Painting by John Phillip

The Early Career of Murillo, 1634 is an oil on canvas history painting by the British artist John Phillip, from 1865. It is held in a private collection.

==History and description==
It depicts a scene from the life of the Spanish 17th-century painter Bartolomé Esteban Murillo. The young Murillo, at the left, in the shadow, scraped a living by selling pictures at the weekly fair held at the Alameda de Hércules, in Seville. The scene attracts several people, specially from the upper classes, but also seems to interest commoners. Three monks seem to be very interested by one of his paintings, possibly of religious matter. A barefoot woman, of dark complexion, possibly of mixed race or a gypsy, with her baby, also seems to have taken interest on it. A man riding a donkey can be seen at the right, eating and drinking. At the bottom right, some pottery and fruits seem to create a sill-life. The background shows the belfry of the church of All Saints. The painting seems to draw inspiration from Murillo's own genre scenes. Phillip was inspired by a passage in William Stirling-Maxwell's 1847 book Annals of the Artists of Spain for this depiction.
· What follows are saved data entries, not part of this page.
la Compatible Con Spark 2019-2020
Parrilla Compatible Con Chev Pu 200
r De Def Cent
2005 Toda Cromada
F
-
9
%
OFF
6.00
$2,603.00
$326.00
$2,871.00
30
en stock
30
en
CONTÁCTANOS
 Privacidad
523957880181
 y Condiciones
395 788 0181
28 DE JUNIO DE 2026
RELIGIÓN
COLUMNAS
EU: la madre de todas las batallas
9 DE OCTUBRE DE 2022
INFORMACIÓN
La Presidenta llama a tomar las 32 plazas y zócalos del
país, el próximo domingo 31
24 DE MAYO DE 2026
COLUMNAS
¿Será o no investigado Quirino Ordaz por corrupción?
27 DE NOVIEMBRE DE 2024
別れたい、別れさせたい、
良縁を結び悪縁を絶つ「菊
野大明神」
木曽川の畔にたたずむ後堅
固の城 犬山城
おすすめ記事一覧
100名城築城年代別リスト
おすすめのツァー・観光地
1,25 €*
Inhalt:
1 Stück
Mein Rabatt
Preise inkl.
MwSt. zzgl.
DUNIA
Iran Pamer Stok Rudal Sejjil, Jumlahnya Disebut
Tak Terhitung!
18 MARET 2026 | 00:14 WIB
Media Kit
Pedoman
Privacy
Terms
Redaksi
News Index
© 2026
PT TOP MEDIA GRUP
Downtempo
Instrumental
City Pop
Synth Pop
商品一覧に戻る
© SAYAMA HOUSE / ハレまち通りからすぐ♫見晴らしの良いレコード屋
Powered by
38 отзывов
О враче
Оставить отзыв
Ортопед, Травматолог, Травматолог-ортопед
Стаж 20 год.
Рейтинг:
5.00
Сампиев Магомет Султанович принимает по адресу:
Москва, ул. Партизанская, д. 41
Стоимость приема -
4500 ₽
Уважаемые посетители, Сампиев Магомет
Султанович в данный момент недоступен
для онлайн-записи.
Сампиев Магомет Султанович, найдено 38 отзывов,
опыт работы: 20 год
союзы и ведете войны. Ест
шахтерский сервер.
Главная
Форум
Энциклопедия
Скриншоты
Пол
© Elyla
The Aberdeen-born Phillip began his career as a member of The Clique, producing genre scenes of British life. However after a visit to Spain in 1851, he dramatically altered his style and he produced a large number of works depicting Spanish life. The painting was displayed at the Royal Academy Exhibition of 1865 held at the National Gallery, in London, where it received an enthusiastic reception, and again at the International Exhibition of 1873 in South Kensington.

==Art market==
The painting was sold by £94,650 at Christie's, on 19 February 2003.

==Bibliography==
- Boone, Mary Elizabeth. Vistas de España: American Views of Art and Life in Spain, 1860-1914. Yale University Press, 2007.
- Clarke, Deborah & Remington, Vanessa. Scottish Artists 1750-1900: From Caledonia to the Continent. Royal Collection Trust, 2015.
- Harris, Enriqueta, Macartney, Hilary & Glendinning, Nigel. Spanish Art in Britain and Ireland, 1750-1920. Tamesis, 2010.